*TASK TO CARRY OUT:* Word for word, restate the entries below, but exclude the images.

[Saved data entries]
--- START ---

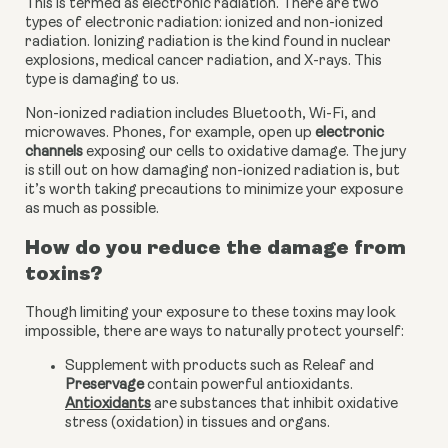
This is termed as electronic radiation. There are two 
types of electronic radiation: ionized and non-ionized 
radiation. Ionizing radiation is the kind found in nuclear 
explosions, medical cancer radiation, and X-rays. This 
type is damaging to us.
Non-ionized radiation includes Bluetooth, Wi-Fi, and 
microwaves. Phones, for example, open up
 electronic 
channels
 exposing our cells to oxidative damage. The jury 
is still out on how damaging non-ionized radiation is, but 
it’s worth taking precautions to minimize your exposure 
as much as possible.
How do you reduce the damage from 
toxins?
Though limiting your exposure to these toxins may look 
impossible, there are ways to naturally protect yourself:
Supplement with products such as Releaf and 
Preservage
 contain powerful antioxidants. 
Antioxidants
 are substances that inhibit oxidative 
stress (oxidation) in tissues and organs.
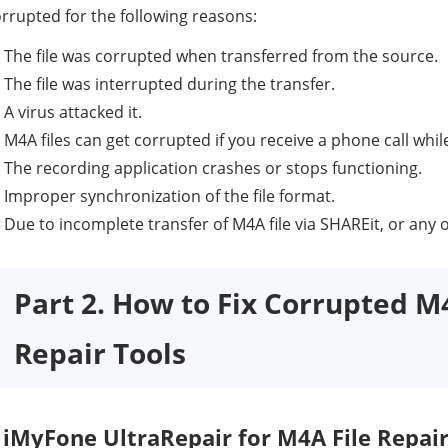
rrupted for the following reasons:
The file was corrupted when transferred from the source.
The file was interrupted during the transfer.
A virus attacked it.
M4A files can get corrupted if you receive a phone call whil
The recording application crashes or stops functioning.
Improper synchronization of the file format.
Due to incomplete transfer of M4A file via SHAREit, or any 
Part 2. How to Fix Corrupted M
Repair Tools
iMyFone UltraRepair for M4A File Repai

--- END ---

*TASK SOLUTION:*
This is termed as electronic radiation. There are two 
types of electronic radiation: ionized and non-ionized 
radiation. Ionizing radiation is the kind found in nuclear 
explosions, medical cancer radiation, and X-rays. This 
type is damaging to us.
Non-ionized radiation includes Bluetooth, Wi-Fi, and 
microwaves. Phones, for example, open up
 electronic 
channels
 exposing our cells to oxidative damage. The jury 
is still out on how damaging non-ionized radiation is, but 
it’s worth taking precautions to minimize your exposure 
as much as possible.
How do you reduce the damage from 
toxins?
Though limiting your exposure to these toxins may look 
impossible, there are ways to naturally protect yourself:
Supplement with products such as Releaf and 
Preservage
 contain powerful antioxidants. 
Antioxidants
 are substances that inhibit oxidative 
stress (oxidation) in tissues and organs.
rrupted for the following reasons:
The file was corrupted when transferred from the source.
The file was interrupted during the transfer.
A virus attacked it.
M4A files can get corrupted if you receive a phone call whil
The recording application crashes or stops functioning.
Improper synchronization of the file format.
Due to incomplete transfer of M4A file via SHAREit, or any 
Part 2. How to Fix Corrupted M
Repair Tools
iMyFone UltraRepair for M4A File Repai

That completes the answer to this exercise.